L’incendie de l’Hôtel Lambert (construit entre 1639-1644) nous plonge dans la tristesse et souligne un paradoxe : peu de bâtiments sont si importants pour l’histoire de l’art et pourtant si peu accessibles, de moins en moins accessible pourrait-on ajouter... La perte pour le patrimoine - qui reste à évaluer précisément - n’en est pas moins immense.
L’hôtel Lambert de Thorigny, nom de son propriétaire, commis du surintendant Bullion, est l’un des jalons essentiels de l’histoire de l’architecture et des décors français. C’est à maints égards un prototype. Son architecte, le jeune Louis Le Vau, y inaugure un baroque français annonçant le style Louis XIV. Des solutions nouvelles, inspirées par l’Italie, sont mises en place : on y substitue notamment aux traditionnel plafonds « à la française » des plafonds enduits supports de décors peints. On y réalise aussi une galerie des glaces (occultées par la suite), celle d’Hercule (1650-1660), où le jeune peintre Charles Le Brun élabora ses premières œuvres plafonnantes.
Autant de solutions qui seront par la suite appliquées par le même architecte et le même décorateur aux châteaux de Vaux, pour le surintendant Fouquet, et enfin à Versailles, pour le roi. On le comprend, l’hôtel Lambert est un prototype, qui s’enrichira cependant aux XVIIIe et XIXe siècles de nouvelles créations harmonieusement imbriquées.

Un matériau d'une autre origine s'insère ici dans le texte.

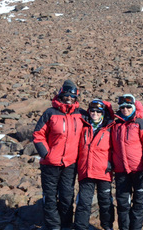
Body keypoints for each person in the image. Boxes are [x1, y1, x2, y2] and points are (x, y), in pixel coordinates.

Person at [33, 80, 84, 230]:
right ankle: (53, 226)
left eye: (72, 96)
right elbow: (38, 134)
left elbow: (97, 122)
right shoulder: (50, 113)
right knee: (49, 197)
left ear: (76, 98)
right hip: (50, 163)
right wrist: (46, 154)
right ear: (61, 95)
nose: (69, 98)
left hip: (70, 163)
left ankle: (66, 225)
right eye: (66, 95)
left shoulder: (80, 114)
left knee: (67, 196)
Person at [111, 94, 143, 230]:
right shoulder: (115, 125)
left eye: (128, 107)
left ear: (133, 107)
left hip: (139, 170)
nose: (125, 109)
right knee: (123, 204)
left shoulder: (141, 124)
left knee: (139, 204)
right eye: (122, 107)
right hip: (121, 171)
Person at [73, 99, 116, 230]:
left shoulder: (110, 128)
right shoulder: (83, 126)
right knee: (84, 202)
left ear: (103, 113)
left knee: (105, 202)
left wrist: (112, 163)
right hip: (86, 170)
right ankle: (80, 227)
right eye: (92, 111)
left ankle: (107, 226)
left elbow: (117, 149)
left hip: (104, 171)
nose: (95, 113)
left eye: (98, 111)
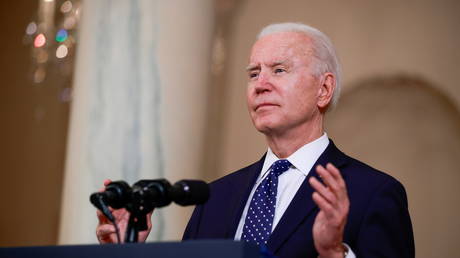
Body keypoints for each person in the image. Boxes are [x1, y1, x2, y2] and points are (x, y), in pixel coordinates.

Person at [96, 23, 415, 258]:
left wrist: (334, 253)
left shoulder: (373, 193)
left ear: (323, 89)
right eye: (253, 73)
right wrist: (127, 252)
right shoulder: (215, 198)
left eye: (279, 70)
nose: (260, 84)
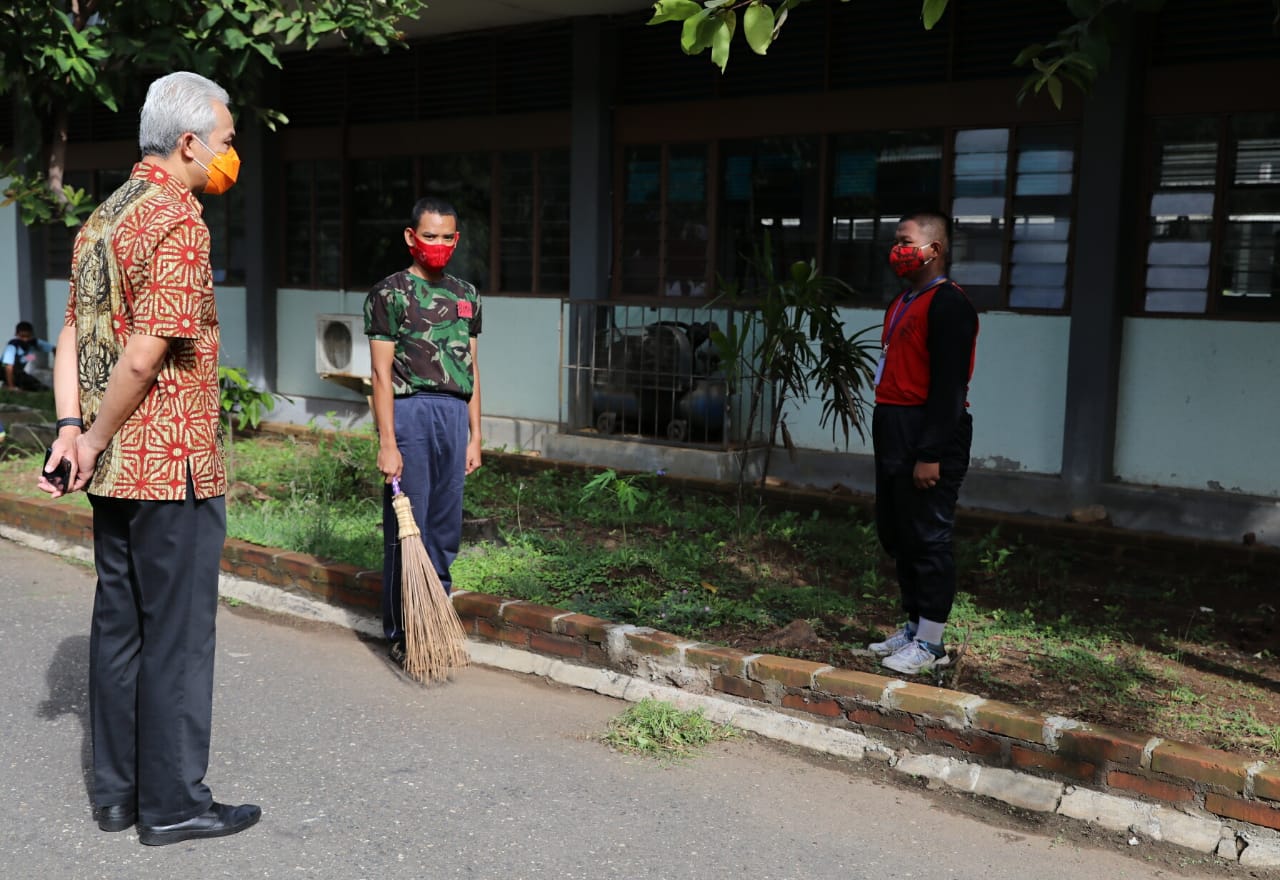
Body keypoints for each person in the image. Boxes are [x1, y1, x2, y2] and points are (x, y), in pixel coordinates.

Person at [39, 71, 261, 846]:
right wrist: (93, 436)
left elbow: (71, 333)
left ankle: (116, 795)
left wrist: (72, 431)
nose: (232, 155)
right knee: (177, 635)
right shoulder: (177, 219)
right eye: (228, 142)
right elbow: (143, 353)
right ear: (190, 142)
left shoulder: (103, 216)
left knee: (119, 627)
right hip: (173, 465)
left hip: (114, 472)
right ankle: (173, 804)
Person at [365, 196, 483, 669]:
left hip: (454, 415)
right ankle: (402, 628)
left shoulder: (467, 294)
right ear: (411, 238)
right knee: (406, 526)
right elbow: (379, 374)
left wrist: (476, 433)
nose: (437, 244)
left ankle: (435, 615)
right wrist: (388, 442)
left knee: (444, 526)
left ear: (456, 239)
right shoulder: (388, 294)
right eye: (428, 236)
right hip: (410, 412)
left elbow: (472, 366)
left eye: (446, 237)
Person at [868, 211, 979, 676]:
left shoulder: (948, 304)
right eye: (895, 240)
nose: (897, 248)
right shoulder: (903, 302)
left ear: (933, 250)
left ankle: (931, 642)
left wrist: (931, 451)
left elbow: (949, 387)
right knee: (899, 532)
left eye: (905, 240)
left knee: (929, 535)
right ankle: (914, 626)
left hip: (928, 431)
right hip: (894, 426)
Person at [3, 320, 56, 390]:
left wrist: (56, 366)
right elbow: (8, 368)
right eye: (22, 336)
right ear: (16, 334)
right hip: (6, 372)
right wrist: (11, 387)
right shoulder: (12, 346)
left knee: (39, 387)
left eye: (28, 336)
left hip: (19, 372)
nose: (25, 339)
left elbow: (54, 349)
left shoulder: (34, 343)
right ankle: (8, 385)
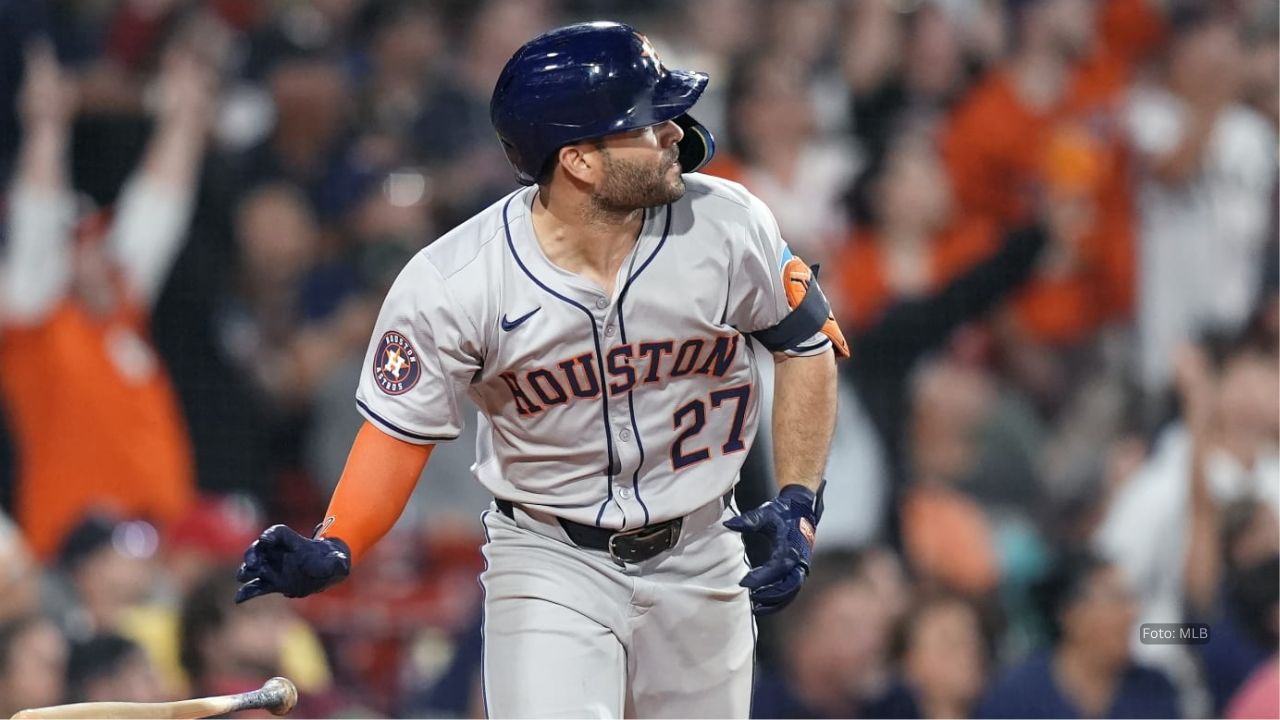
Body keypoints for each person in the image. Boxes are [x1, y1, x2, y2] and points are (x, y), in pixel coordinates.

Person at [235, 21, 846, 717]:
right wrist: (339, 539)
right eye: (646, 122)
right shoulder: (459, 280)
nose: (676, 130)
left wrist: (799, 499)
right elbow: (399, 433)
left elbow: (805, 347)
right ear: (580, 161)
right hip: (553, 560)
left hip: (705, 550)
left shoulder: (729, 226)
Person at [0, 41, 211, 559]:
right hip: (71, 553)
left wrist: (184, 120)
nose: (95, 254)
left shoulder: (121, 312)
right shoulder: (31, 322)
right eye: (78, 245)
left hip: (153, 545)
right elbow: (35, 222)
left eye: (97, 240)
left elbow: (159, 210)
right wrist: (46, 128)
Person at [975, 549, 1179, 719]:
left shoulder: (1154, 689)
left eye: (1131, 599)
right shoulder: (1017, 696)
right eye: (1117, 600)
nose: (1131, 613)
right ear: (1072, 614)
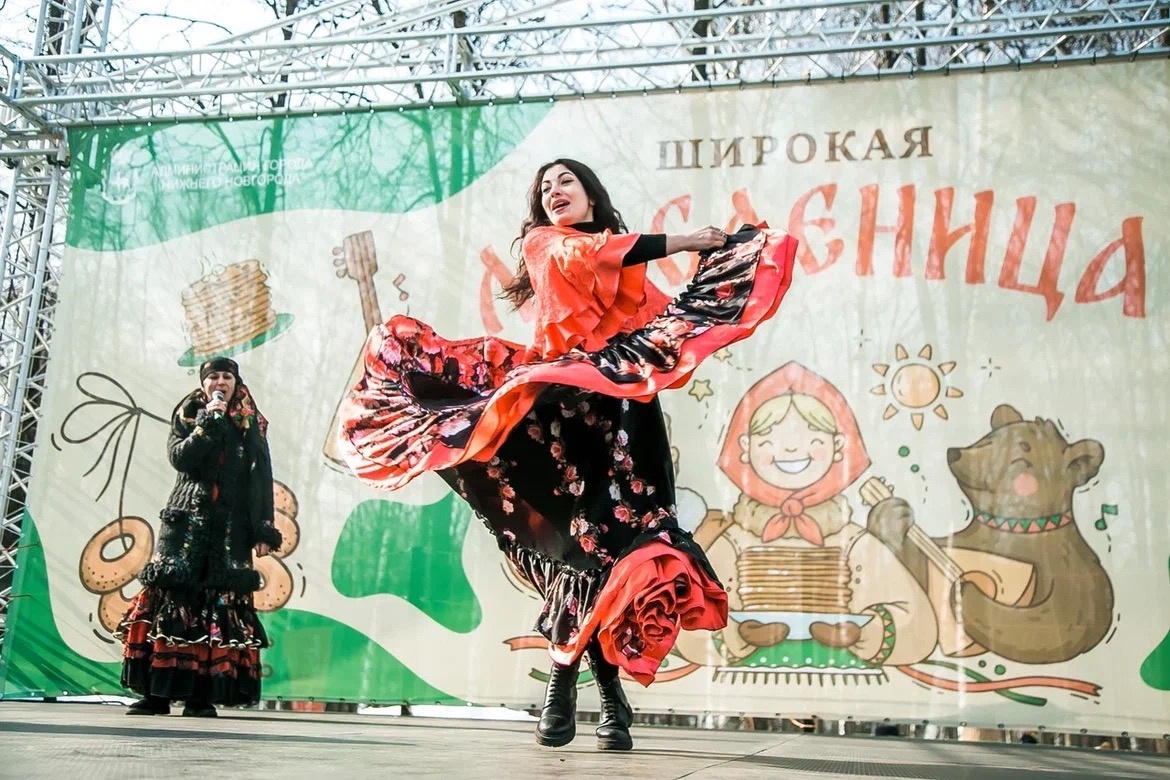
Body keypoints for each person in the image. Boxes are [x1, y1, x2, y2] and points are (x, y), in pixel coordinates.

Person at [338, 158, 798, 750]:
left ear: (591, 196)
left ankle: (593, 695)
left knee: (623, 546)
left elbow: (663, 322)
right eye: (544, 187)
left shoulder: (625, 271)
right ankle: (574, 691)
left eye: (565, 182)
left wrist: (719, 263)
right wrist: (684, 240)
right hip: (567, 408)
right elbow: (587, 255)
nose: (553, 192)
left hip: (628, 413)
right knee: (583, 547)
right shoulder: (545, 243)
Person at [116, 357, 282, 717]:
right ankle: (156, 696)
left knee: (217, 606)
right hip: (185, 525)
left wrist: (263, 529)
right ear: (203, 383)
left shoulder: (250, 423)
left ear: (236, 383)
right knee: (173, 601)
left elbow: (260, 478)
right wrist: (209, 422)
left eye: (227, 377)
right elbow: (181, 459)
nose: (221, 382)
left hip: (230, 531)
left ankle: (200, 698)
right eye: (214, 377)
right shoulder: (189, 414)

Des inquiétudes s’étaient fait jour après son rachat en 2007 par la famille de l’émir du Qatar et les travaux inappropriés que l’on se promettait d’y réaliser (ascenseurs divers, notamment à voitures, parking souterrain, passages pour des conduites notamment « d’air refroidi », salles de bain pléthoriques et mal situées) qui occasionnaient des cloisonnements, la suppression de plafonds et de décors, notamment du XIXe siècle, de fenêtre anciennes… Le ministère de la culture, comme la ville de Paris, ont alors fait peu pour s’opposer à des installations incompatibles avec un bâtiment de cette importance patrimoniale et qui pouvaient se réaliser ailleurs dans Paris. Le combat des associations (commission du vieux-Paris puis Paris-historique) fut, là encore, décisif, d’abord devant les tribunaux, puis par le biais d’un compromis avec les propriétaires.
Ce programme de travaux, fruit d’une négociation âprement menée, a-t-il toujours un sens malgré la perte, notamment, du Cabinet des bains d’Eustache Le Sueur ? Nous le souhaitons. Au-delà des responsabilités qui seront établies, aucun nouvel élément de « confort » ne devrait être introduit dans un bâtiment que notre époque - parée de bonnes intentions - aura plus traumatisé que trois siècles et demi d’histoire.